Growing altitude: 1600m above sea level. 

Botanical variety: Pacas. 

Process: Honey/anaerobic. 

Tasting notes: Caramel, cream soda, lime, peach, floral red berry flavours.

Roast date: 2 December, 2020

Benjamin is the son of Fidel Paz, the founder of San Vicente, and together as a coffee company represent a decidedly modern approach to being a coffee professional in Honduras. 

He runs a West Coast US-inspired coffee bar/roastery, manages most of San Vicente’s specialty accounts, and is himself a coffee producer, growing a few different varieties throughout his two plantations. 

San Vicente is both a commercial and specialty exporter and it’s largely through his efforts together with his cousin Arturo Pas, that we see clear developments in San Vicente’s specialty program season after season.

La Orquidea is located near the villages of Cielito, Cedral and Las Flores. The varieties grown in this area are mostly Pacas, Yellow Catuai, Pacamara and Parainema. Actually the Pacas variety grown in this area produces some of the most unique flavours, unlike any other area in Central America.

Due to the amount of rain this area enjoys, it makes processing somewhat problematic.
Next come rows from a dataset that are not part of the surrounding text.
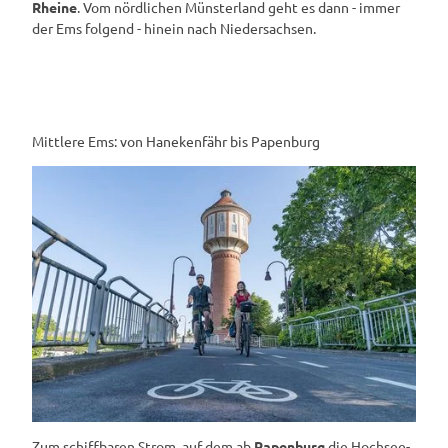
Rheine
. Vom nördlichen Münsterland geht es dann - immer
der Ems folgend - hinein nach Niedersachsen.
Mittlere Ems: von Hanekenfähr bis Papenburg
Zum schiffbaren Strom, auf dem ab
Papenburg
die Hochsee-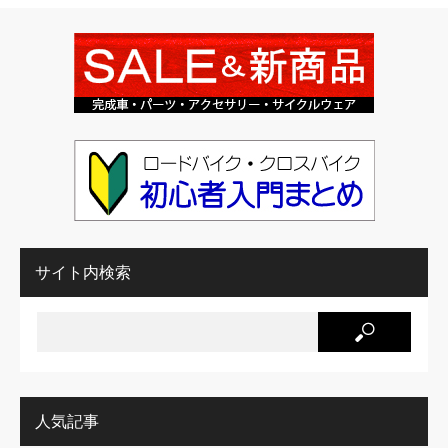
サイト内検索
人気記事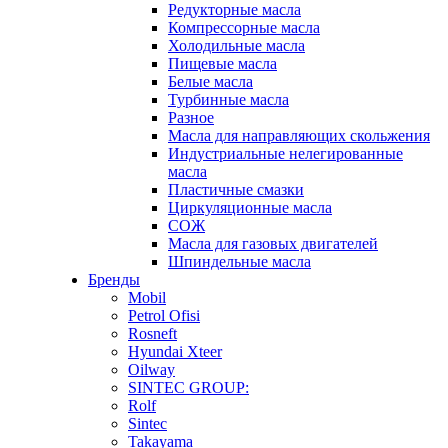
Редукторные масла
Компрессорные масла
Холодильные масла
Пищевые масла
Белые масла
Турбинные масла
Разное
Масла для направляющих скольжения
Индустриальные нелегированные
масла
Пластичные смазки
Циркуляционные масла
СОЖ
Масла для газовых двигателей
Шпиндельные масла
Бренды
Mobil
Petrol Ofisi
Rosneft
Hyundai Xteer
Oilway
SINTEC GROUP:
Rolf
Sintec
Takayama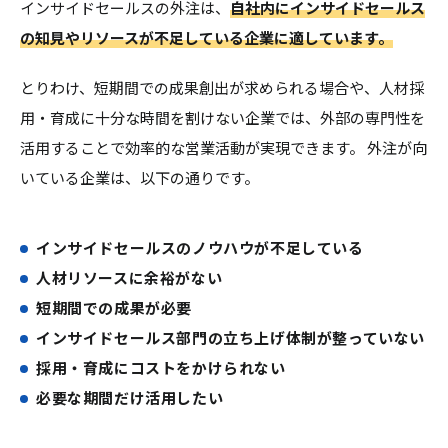
インサイドセールスの外注は、
自社内にインサイドセールス
の知見やリソースが不足している企業に適しています。
とりわけ、短期間での成果創出が求められる場合や、人材採
用・育成に十分な時間を割けない企業では、外部の専門性を
活用することで効率的な営業活動が実現できます。 外注が向
いている企業は、以下の通りです。
インサイドセールスのノウハウが不足している
人材リソースに余裕がない
短期間での成果が必要
インサイドセールス部門の立ち上げ体制が整っていない
採用・育成にコストをかけられない
必要な期間だけ活用したい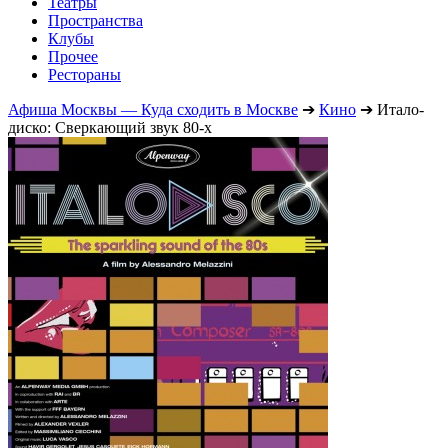
Театры
Пространства
Клубы
Прочее
Рестораны
Афиша Москвы — Куда сходить в Москве
➔
Кино
➔
Итало-
диско: Сверкающий звук 80-х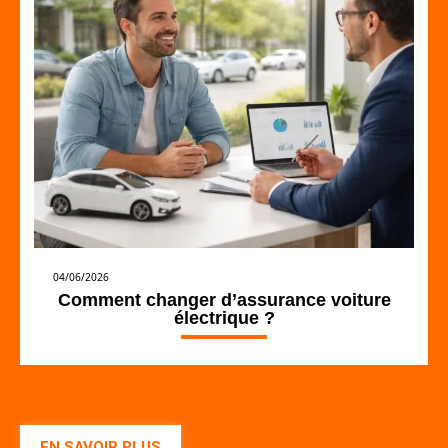
04/06/2026
Comment changer d’assurance voiture
électrique ?
EN SAVOIR PLUS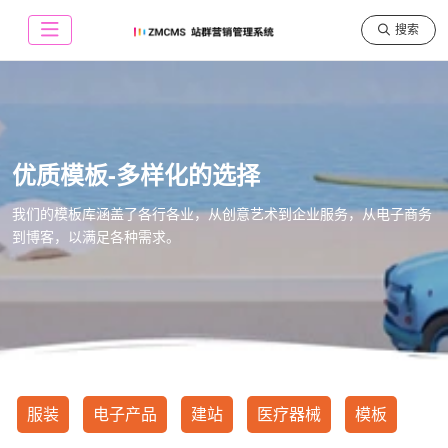
搜索
优质模板-多样化的选择
我们的模板库涵盖了各行各业，从创意艺术到企业服务，从电子商务
到博客，以满足各种需求。
服装
电子产品
建站
医疗器械
模板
The drying process in particular, but they have overcome these challenges with building hot houses to dry the coffee, away from the rain and direct sunshine. 

Santa Barbara is the name of the mountain range that stretches through this part of the world, and has contributed to the largest number of CoE winners in Honduras. There is a saying that to produce coffee that tastes fruity is not overly difficult, however to produce coffee that is clean, clear, fresh and fruity is an artform in itself.    

Coffee production in Honduras played a role in the country's history and is important for the Honduran economy. It is reported that an estimated 110,000 people rely on coffee for its livelihood, with about 95% of these being small scale coffee producers.